Can you recast the lines below as a JSON list of strings, one string per line, leaving out any blank lines?

_Collected material_
──────────

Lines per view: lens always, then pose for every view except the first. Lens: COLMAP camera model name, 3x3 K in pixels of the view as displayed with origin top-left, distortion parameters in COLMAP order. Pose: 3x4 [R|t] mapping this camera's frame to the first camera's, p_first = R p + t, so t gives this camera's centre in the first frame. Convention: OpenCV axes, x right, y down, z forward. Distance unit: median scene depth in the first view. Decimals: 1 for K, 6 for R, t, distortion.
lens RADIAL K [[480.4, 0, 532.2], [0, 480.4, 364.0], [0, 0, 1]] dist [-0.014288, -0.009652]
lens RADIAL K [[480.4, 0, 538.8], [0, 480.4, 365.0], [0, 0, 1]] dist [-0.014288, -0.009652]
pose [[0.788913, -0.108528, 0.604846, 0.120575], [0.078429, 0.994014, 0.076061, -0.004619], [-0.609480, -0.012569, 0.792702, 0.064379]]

──────────

_Your response_
[
  "Lines per view: lens always, then pose for every view except the first. Lens: COLMAP camera model name, 3x3 K in pixels of the view as displayed with origin top-left, distortion parameters in COLMAP order. Pose: 3x4 [R|t] mapping this camera's frame to the first camera's, p_first = R p + t, so t gives this camera's centre in the first frame. Convention: OpenCV axes, x right, y down, z forward. Distance unit: median scene depth in the first view. Decimals: 1 for K, 6 for R, t, distortion.",
  "lens RADIAL K [[480.4, 0, 532.2], [0, 480.4, 364.0], [0, 0, 1]] dist [-0.014288, -0.009652]",
  "lens RADIAL K [[480.4, 0, 538.8], [0, 480.4, 365.0], [0, 0, 1]] dist [-0.014288, -0.009652]",
  "pose [[0.788913, -0.108528, 0.604846, 0.120575], [0.078429, 0.994014, 0.076061, -0.004619], [-0.609480, -0.012569, 0.792702, 0.064379]]"
]